Search code examples
rloopssplitsapply

loop and apply family functions for climate and yield data to calculate correlation


I have a file including around 350 columns; year, temperature for each day , yield for different sites. I need to group or split data by year, then calculate the correlation test between yield and each temperature column one by one. I wrote the script below, however, it produce the results only for one year, is there any suggestion where is the problem/issue (it does not go through each year).

for (Y in unique(data_final$YEAR)) {
  # cat ("\n\n YEAR =", Y, "\n =========") # Write year Number
  subData <- data_final [data_final$YEAR == Y,] # Subset the data
  Tmax <- subData[, grepl ("TMAX", colnames (subData))]
  Yield <- subData$YIELD # get YIELD column
  cortest <- list ()
  
  for (i in 1:length (Tmax)) {
  cortest[[i]] <- cor(Tmax[[i]], Yield, use="pairwise.complete.obs", method = "pearson")
  
  }
  return(do.call ("rbind", cortest))
 }

Solution

  • Here is the answer

    corrresults <- as.data.frame(unique(data_final$YEAR))

--------------------------------------------------

EXPLORE THE MATERIAL ▸
1/ Rewrite the forum thread on per-year yield and temperature correlations, starting with "loop and apply" and going on through "through each year).", with "temperature" replaced by "rainfall".
2/ Write the next part of the forum thread on per-year yield and temperature correlations, picking up after its last line.

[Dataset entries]
--------------------------------------------------

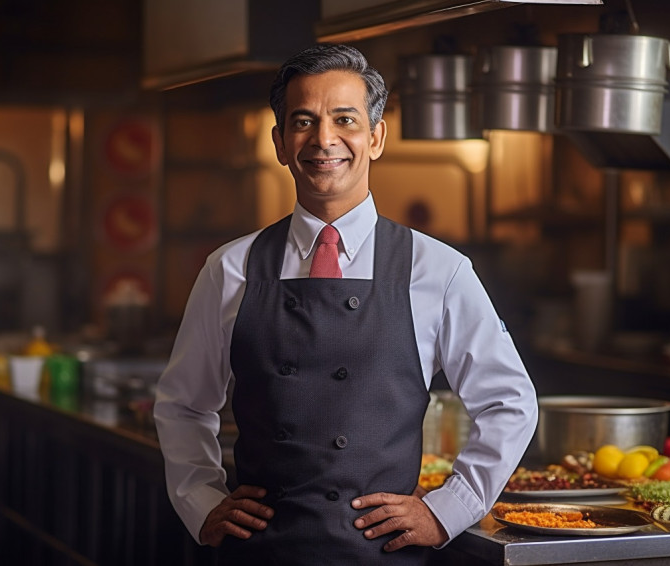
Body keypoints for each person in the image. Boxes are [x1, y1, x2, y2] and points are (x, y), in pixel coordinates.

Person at [154, 43, 538, 565]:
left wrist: (447, 509)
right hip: (258, 553)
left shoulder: (438, 269)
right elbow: (182, 404)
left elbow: (510, 401)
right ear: (280, 142)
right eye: (304, 121)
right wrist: (201, 501)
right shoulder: (231, 268)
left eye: (345, 119)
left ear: (375, 137)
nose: (324, 139)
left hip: (380, 555)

--------------------------------------------------

ANSWERS FOR THIS EXERCISE ▸
1/
loop and apply family functions for climate and yield data to calculate correlation


I have a file including around 350 columns; year, rainfall for each day , yield for different sites. I need to group or split data by year, then calculate the correlation test between yield and each rainfall column one by one. I wrote the script below, however, it produce the results only for one year, is there any suggestion where is the problem/issue (it does not go through each year).

2/
    Tmax <- data_final[, grepl ("TMAX", colnames (data_final))]
    datasetup <- as.data.frame(matrix(data = NA, nrow=length(YEAR), ncol = length(Tmax)))
    corrresults <- cbind(corrresults, datasetup)
    colnames(corrresults) <- c("YEAR", seq(1, length(Tmax)))
    
    for (Y in 1:length(YEAR)) {
      
      subData <- data_final[data_final$YEAR == YEAR[Y],] # Subset the data
       
      Tmax <- subData[, grepl ("TMAX", colnames (subData))]
      Yield <- subData$YIELD # get YIELD column
      
      for (i in 1:length (Tmax)) {# Iterate over columns start with Tmax
        cortest <- cor(Tmax[[i]], Yield, use="pairwise.complete.obs", method = "pearson")
        corrresults[[Y, i+1]] <- cortest
          
      } # end of loop for 
     
    } # end of loop for YEAR
    
    write.csv(corrresults, file = "corrresults.csv")